Tuesday, September 26, 2006

Girl With A Pearl Earring

We watched Girl With A Pearl Earring last night on IFC. I had previously read a review of the book by Tracy Chevalier and so was somewhat familiar with the story, but I was unaware that a movie had been made (in 2003).

This movie really drew me in, appealing equally to my interests in history, in art, and in imaginative storytelling. Anyone interested in fine art would find this movie enjoyable, I think. The award-winning cinematography is superb, the directing very artfully done. Many scenes in the movie actually look like paintings by Vermeer or Rembrant. The musical score is also very good. Always complimentary, never overshadowing the other elements, subtle and beautiful.

The acting was pretty good, especially that of Scarlett Johansson, who really does bear more than a passing resemblence to the young woman in the painting. Colin Firth's performance is not especially broad, but the movie didn't really require much. As Johannes Vermeer, his job was to play a brilliant, moody, and harrassed painter, which he did sufficiently. Most of the supporting roles were good, if not great. Tom Wilkinson was convincingly lecherous and despicable. Vermeer's wife, Catharina, played by Essie Davis was a difficult role. I wanted to feel sympathy for her actually, but there was just a bit too much whining and shrieking, not entirely uncalled for, but still.

Part of what appeals to me so much about this story relates to my previous post, actually, about my fascination with old photographs. What the author and filmakers have done in Girl With A Pearl Earring is give the backstory that I always look for in the antique photos. And it is a compelling and richly drawn story - never mind that it is fiction - it puts a stunningly beautiful work of art into a context drawn from the possibilites of life.
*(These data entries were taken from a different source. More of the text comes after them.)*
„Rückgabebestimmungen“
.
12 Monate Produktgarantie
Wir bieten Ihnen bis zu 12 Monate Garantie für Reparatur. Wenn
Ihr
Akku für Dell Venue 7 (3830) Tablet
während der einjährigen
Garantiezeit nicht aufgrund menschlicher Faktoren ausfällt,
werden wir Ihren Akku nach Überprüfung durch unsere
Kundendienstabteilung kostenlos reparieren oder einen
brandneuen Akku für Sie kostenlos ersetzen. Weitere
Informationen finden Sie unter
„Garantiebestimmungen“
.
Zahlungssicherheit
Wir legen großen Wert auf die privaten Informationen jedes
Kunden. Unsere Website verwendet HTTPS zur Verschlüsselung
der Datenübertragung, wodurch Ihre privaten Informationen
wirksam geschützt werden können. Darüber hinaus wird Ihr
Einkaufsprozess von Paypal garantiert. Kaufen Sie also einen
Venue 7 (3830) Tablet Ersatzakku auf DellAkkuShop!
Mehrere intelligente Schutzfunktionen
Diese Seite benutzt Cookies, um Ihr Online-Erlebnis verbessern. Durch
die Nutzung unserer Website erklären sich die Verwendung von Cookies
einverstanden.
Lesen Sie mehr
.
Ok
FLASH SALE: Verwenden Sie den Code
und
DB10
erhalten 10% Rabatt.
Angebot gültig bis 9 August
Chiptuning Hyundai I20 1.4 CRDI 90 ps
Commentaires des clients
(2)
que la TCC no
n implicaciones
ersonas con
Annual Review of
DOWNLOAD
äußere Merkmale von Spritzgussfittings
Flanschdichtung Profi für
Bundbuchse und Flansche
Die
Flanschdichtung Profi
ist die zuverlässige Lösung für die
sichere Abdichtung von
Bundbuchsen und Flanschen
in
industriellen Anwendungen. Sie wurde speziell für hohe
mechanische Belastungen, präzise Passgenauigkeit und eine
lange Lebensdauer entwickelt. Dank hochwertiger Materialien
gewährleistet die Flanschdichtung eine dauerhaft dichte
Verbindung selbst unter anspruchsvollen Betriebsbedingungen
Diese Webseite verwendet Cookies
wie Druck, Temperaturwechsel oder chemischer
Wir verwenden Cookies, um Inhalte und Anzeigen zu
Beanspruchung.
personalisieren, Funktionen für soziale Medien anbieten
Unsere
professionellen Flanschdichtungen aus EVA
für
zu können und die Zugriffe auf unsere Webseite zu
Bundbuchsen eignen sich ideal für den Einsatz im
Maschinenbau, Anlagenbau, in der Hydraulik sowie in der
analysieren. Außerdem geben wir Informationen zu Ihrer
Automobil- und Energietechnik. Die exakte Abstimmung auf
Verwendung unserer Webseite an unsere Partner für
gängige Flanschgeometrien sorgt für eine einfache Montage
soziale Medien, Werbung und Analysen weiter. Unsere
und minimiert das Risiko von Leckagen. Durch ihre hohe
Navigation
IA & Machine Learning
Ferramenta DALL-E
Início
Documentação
I intend to read the book now, of course, and I expect it will be even better than the movie. Tracy Chevalier has a wonderful suite of linked websites, designed by her sister, one for each of her novels. Each is very creatively done, different, and interesting; I encourage you to visit them. They will make you want to read her books to be sure. For those interested in the "writing life", she includes biographical info and some generous insight on her own creative processes.

2 comments:

Heidi said...

To comment on your last post... Antique pictures are really intriguing, too, when you think about the cost to take pictures "way back when." They were often taken sparingly and for very special events only... so to have no story to go with them is especially sad.

Barry Pike said...

You are right, Heidi. And to know that, at the time the picures were taken, and then later shared, it was no doubt a very important event in their lives, something that happened very rarely. It is sad.